Tokyo Electric may face $25 billion in liabilities: report
Tokyo Electric Power may be asked to shoulder half of an estimated $49 billion in total compensation for damages stemming from its crippled nuclear power plant with other power firms to bear the rest, a Japanese newspaper reported on Tuesday.
Officials from the government, Tokyo Electric, and creditor banks have been scrambling to craft a scheme that would allow the utility to cope with the bill of compensating those displaced by the crisis at its Fukushima Daiichi plant, while continuing to operate as a private firm.

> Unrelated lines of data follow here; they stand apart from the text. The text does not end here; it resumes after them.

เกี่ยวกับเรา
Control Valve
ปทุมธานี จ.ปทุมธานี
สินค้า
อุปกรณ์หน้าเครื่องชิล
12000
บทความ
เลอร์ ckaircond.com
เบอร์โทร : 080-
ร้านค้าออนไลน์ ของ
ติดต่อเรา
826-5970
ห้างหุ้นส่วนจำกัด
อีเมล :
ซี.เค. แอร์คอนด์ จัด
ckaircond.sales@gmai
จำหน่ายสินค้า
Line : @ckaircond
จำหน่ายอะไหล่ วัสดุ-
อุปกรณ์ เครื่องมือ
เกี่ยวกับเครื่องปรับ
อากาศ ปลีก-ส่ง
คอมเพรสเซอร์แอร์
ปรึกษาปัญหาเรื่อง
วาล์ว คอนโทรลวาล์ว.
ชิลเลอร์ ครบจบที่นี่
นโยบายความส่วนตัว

The draft government plan reported by the Asahi newspaper could mark a significant development in those efforts because it puts a ballpark figure on the total cost at 4 trillion yen ($49.2 billion) and suggests a cap on Tokyo Electric's burden.

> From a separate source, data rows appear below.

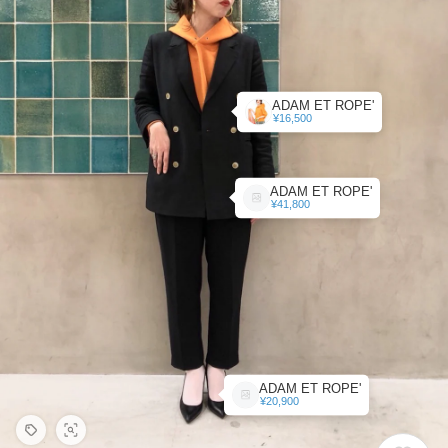
ADAM ET ROPE'
¥16,500
ADAM ET ROPE'
¥41,800
ADAM ET ROPE'
¥20,900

Uncertainty over the likely cost of compensation as well as the prospect of unlimited liability for Tokyo Electric, commonly known as Tepco, has unnerved investors since the crisis, triggered a widening of corporate bond spreads.

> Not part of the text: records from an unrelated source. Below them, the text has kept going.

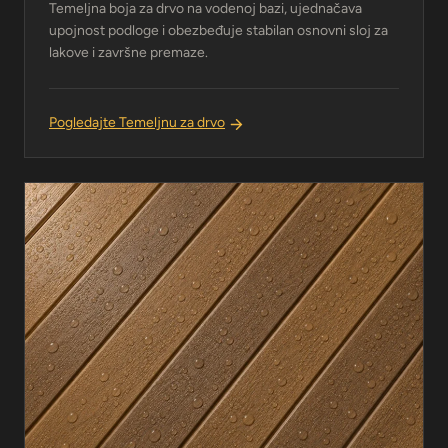
Temeljna boja za drvo na vodenoj bazi, ujednačava
upojnost podloge i obezbeđuje stabilan osnovni sloj za
lakove i završne premaze.
Pogledajte Temeljnu za drvo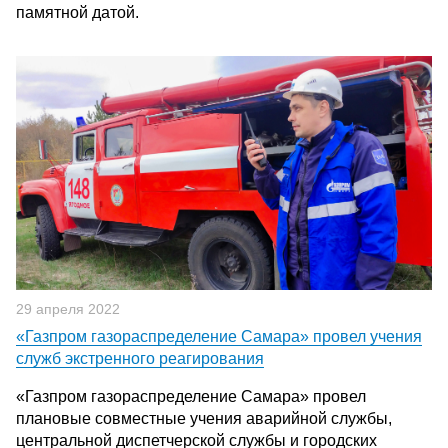
памятной датой.
29 апреля 2022
«Газпром газораспределение Самара» провел учения
служб экстренного реагирования
«Газпром газораспределение Самара» провел
плановые совместные учения аварийной службы,
центральной диспетчерской службы и городских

The plan calls for Tepco to pay 2 trillion yen in compensation over 10 years. Of the 200 billion yen in annual payments, half would come from a roughly 16 percent increase in electricity prices, the newspaper reported.
The 2 trillion yen figure would be positive in the sense that it helps erase some uncertainties hanging over Japan's utilities sector, said Ariel Hsiao, manager of HSBC Global Power & Resources Equity Fund in Taipei, which sold its entire holding of Tepco shares after the March 11 disaster.
The other half of the 400 billion yen annual bill would come from Kansai Electric Power and seven other nuclear plant operators, which will put money into the fund in proportion to their electricity output, the Asahi said.
To shore up Tepco's finances and prevent debilitating credit ratings cuts, the fund will buy 1.6 trillion yen worth of preferred shares in the utility, whose market value has shrunk by three-fourths since the crisis to about $8 billion.
A Tepco spokesman said the information in the Asahi report was not based on any disclosure from the company.
CAP ISSUE
Tepco has started making provisional compensation payments to residents and local governments after the March 11 earthquake and tsunami tore through the Fukushima Daiichi plant, causing it to leak radiation and prompting an evacuation of surrounding areas.
The question of whether to put a ceiling on Tepco's burden has been one of the most contentious issues in discussions on the compensation scheme, delaying its official announcement from an initial target of the last week of April.
While Tepco and its creditor banks have pushed for an upper limit, arguing it was essential to prevent a drop in its credit rating to junk status, many politicians have sought to take a hard line on the utility, characterizing it as the primary bearer of responsibility for the nuclear disaster.
Chief Cabinet Secretary Yukio Edano said on Monday that there would be no ceiling set on Tepco's liabilities and that it should not qualify for an exemption from compensation under Japanese law.
The mention of specific liabilities figures in the draft government plan may be aimed at allowing Tepco to make the cost calculations it needs to close its books for the past business year ended in March, the Asahi said.
Tepco is now expected to report a net loss of about 800 billion yen for the past year and will aim to return to profit in four years and resume issuing bonds from the financial year starting in April 2015, the newspaper said.
The draft estimates the cost of scrapping the six reactors at Fukushima Daiichi plant at 1.5 trillion yen and the additional fuel costs to run thermal power generators at about 1 trillion a year, the paper said.
The plan also calls for annual cost cuts of 150 billion yen by the next financial year and a total of 300 billion yen to be generated by the sale of real estate, stocks and other assets, the Asahi said.